Suppression du questionnaire : conditions loi Lemoine
Depuis le 1er juin 2022, le questionnaire est supprimé si les deux conditions cumulatives suivantes sont réunies :
- Capital assuré sur la tête ≤ 200 000 € (ou 400 000 € pour un couple en quotité 50/50).
- Terme du prêt intervient avant les 60 ans de l’emprunteur.
Pour la majorité des seniors, le questionnaire reste obligatoire
La deuxième condition (fin avant 60 ans) est presque jamais remplie pour un emprunteur senior. Si vous empruntez à 55 ans pour un prêt qui se termine après vos 60 ans (cas standard), le questionnaire reste obligatoire. Pour les seniors, ce sont essentiellement la convention AERAS et le droit à l’oubli qui prennent le relais.

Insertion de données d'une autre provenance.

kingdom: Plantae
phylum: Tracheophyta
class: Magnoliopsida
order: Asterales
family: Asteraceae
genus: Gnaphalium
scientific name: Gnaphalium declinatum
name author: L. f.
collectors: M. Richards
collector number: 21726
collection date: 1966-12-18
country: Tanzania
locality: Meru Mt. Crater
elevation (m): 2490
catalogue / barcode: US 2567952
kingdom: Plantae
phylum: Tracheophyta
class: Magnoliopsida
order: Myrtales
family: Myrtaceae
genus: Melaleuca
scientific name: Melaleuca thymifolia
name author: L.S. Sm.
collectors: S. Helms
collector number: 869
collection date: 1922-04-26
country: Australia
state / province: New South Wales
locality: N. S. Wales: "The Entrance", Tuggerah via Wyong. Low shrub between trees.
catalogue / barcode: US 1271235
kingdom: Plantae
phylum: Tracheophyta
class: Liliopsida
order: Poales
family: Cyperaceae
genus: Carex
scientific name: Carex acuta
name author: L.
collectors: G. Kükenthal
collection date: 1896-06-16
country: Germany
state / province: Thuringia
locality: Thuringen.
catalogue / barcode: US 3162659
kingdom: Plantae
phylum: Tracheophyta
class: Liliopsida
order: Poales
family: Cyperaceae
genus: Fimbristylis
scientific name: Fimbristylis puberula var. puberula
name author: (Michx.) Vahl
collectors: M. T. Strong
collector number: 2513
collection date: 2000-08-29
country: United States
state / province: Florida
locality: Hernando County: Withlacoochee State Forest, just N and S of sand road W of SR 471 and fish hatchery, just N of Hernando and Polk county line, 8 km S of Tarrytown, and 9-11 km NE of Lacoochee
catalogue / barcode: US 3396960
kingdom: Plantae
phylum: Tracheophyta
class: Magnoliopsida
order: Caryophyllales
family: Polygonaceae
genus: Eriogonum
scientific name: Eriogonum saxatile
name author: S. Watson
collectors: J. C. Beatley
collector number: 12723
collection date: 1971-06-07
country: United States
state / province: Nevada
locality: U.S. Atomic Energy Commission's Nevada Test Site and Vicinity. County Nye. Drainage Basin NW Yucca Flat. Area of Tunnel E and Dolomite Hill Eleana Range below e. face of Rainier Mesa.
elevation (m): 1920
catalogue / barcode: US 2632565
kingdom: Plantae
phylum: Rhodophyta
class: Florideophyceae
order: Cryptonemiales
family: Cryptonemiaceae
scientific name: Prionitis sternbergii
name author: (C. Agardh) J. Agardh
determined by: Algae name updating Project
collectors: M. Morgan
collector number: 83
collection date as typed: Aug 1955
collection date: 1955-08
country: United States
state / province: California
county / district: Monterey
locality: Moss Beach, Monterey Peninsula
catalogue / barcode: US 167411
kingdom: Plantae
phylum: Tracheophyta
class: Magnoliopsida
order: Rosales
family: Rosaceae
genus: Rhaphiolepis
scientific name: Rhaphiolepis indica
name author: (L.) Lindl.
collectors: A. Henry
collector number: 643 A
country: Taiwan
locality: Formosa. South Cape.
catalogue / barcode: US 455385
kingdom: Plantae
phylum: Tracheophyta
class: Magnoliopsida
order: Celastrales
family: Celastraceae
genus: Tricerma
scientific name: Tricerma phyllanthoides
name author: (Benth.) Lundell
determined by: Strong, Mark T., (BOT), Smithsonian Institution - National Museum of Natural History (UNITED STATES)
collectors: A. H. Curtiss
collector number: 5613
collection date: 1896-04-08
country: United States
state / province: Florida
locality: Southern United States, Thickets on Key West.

Voir notre guide complet loi Lemoine et seniors
Antécédents à déclarer obligatoirement
Le questionnaire couvre 5 grandes catégories :
1. Antécédents médicaux personnels
- Pathologies chroniques : HTA, diabète, asthme, BPCO, insuffisance rénale, etc.
- Cancers (sauf droit à l’oubli applicable, voir plus loin).
- Antécédents cardio-vasculaires : infarctus, AVC, AOMI, FA.
- Antécédents psychiatriques : dépression, troubles bipolaires, schizophrénie.
- Pathologies neurologiques : SEP, Parkinson, épilepsie.
- Hépatites virales (B et C).
2. Traitements en cours
Liste exhaustive des médicaments pris quotidiennement, avec posologie. Inclus : antihypertenseurs, antidiabétiques, antidépresseurs, anticoagulants, etc.
3. Consommations à risque
- Tabac (cigarette, cigare, e-cigarette avec nicotine, tabac chauffé).
- Alcool si consommation excessive ou ATCD d’alcoolisme.
- Toxicomanies anciennes ou actuelles.
4. Données anthropométriques
- Poids, taille (calcul IMC).
- Tour de taille (de plus en plus demandé).
5. Antécédents familiaux
Pour certaines pathologies à composante héréditaire forte :
- Cancer du sein/ovaire avec mutation BRCA familiale.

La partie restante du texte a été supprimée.